* 提供テキスト *
神戸市長田区のラーメン店で、店主の男性が銃撃されて殺害された事件で、兵庫県警長田署捜査本部が犯人が逃走に使った可能性のある乗用車を兵庫県外で発見、押収していたことが捜査関係者への取材で分かった。店周辺にある複数の防犯カメラには、銃撃があったとみられる時間帯に店から立ち去る人物が写っていたことも判明。捜査本部は、計画的な犯行の疑いもあるとみて、押収した乗用車などの鑑定を進める。
捜査本部によると、殺害されたのは、特定抗争指定暴力団山口組弘道会傘下組織の余嶋(よじま)学組長(57)。
22日午前11時ごろ、同区東尻池町9のラーメン店で、買い出しから戻ってきた女性従業員が、厨房(ちゅうぼう)付近であおむけに倒れている余嶋組長を見つけ、搬送先の病院で死亡が確認された。至近距離から拳銃のようなもので撃たれた可能性があり、頭部から銃弾が見つかった。

* データ *
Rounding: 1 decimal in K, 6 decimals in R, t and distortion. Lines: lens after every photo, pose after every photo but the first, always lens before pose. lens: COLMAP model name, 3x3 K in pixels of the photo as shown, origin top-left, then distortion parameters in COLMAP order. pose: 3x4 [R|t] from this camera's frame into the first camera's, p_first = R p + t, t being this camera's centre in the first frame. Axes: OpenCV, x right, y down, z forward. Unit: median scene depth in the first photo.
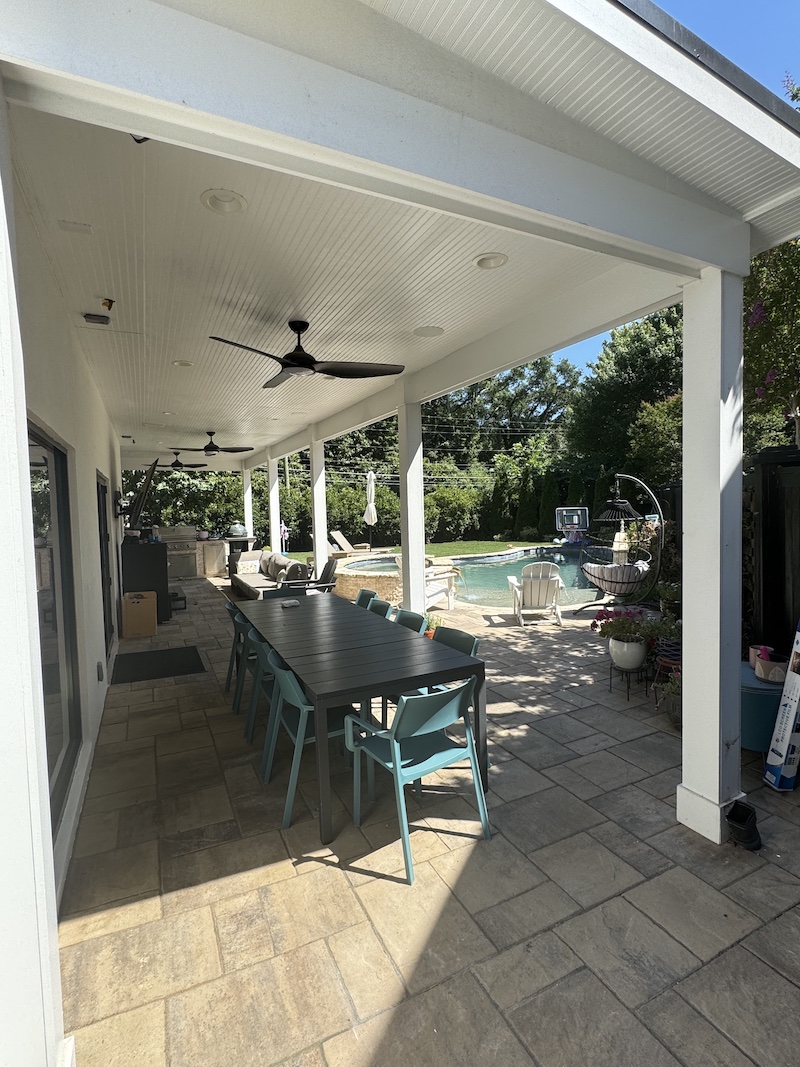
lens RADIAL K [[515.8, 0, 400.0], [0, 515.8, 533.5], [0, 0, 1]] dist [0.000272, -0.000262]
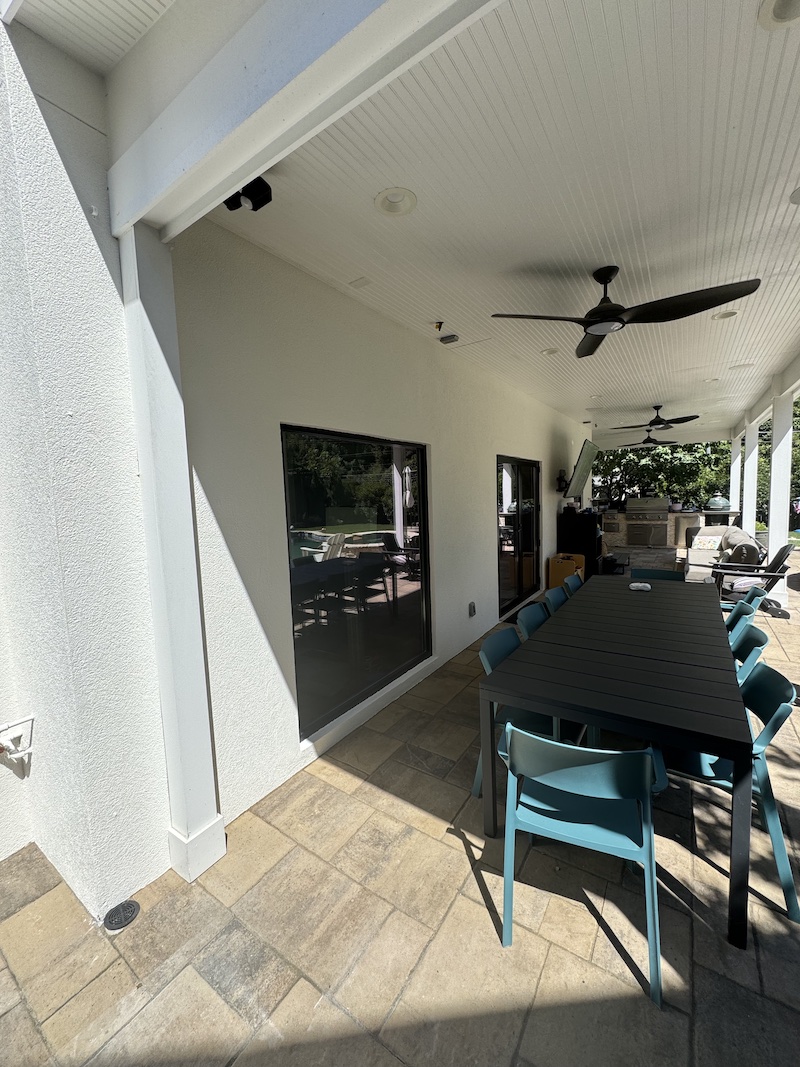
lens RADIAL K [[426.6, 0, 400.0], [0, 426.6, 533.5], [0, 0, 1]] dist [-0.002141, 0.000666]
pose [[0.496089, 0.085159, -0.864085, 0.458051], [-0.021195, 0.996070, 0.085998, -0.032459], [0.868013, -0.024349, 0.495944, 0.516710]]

* 取り組む課題 *
1/ ラーメン店銃撃事件の記事にある「至近距離から拳銃のようなもので撃たれた可能性があり、頭部から銃弾が見つかった。」という一文を英語に訳してください。
2/ ラーメン店銃撃事件の記事を、最後の文のあとから引き継いで書き進めてください。

* 解答 *
1/ He may have been shot at close range with something like a handgun, and a bullet was found in his head.

2/
従業員は午前10時半ごろに店を出たとされ、捜査本部は、余嶋組長が1人になったところを襲われたとみている。捜査関係者によると、周辺の複数の防犯カメラには、帽子をかぶった黒い服の人物が店を訪れ、立ち去る様子が記録されていた。他の防犯カメラにはその人物が乗ったとみられる乗用車が写っており、特徴が似た車を捜査員が発見したという。
捜査本部によると、店内には薬きょうが落ちていたが、拳銃は見つかっておらず、持ち去られたとみている。捜査本部は暴力団関係者が関与しているとみて調べている。
事件は29日で発生から1週間となる。現場近くに住む70代男性は「もしも暴力団の抗争だったらと考えると、とても怖い。子どもがいる家庭も周辺に多いので一日でも早く捕まえてほしい」と不安そうに話した。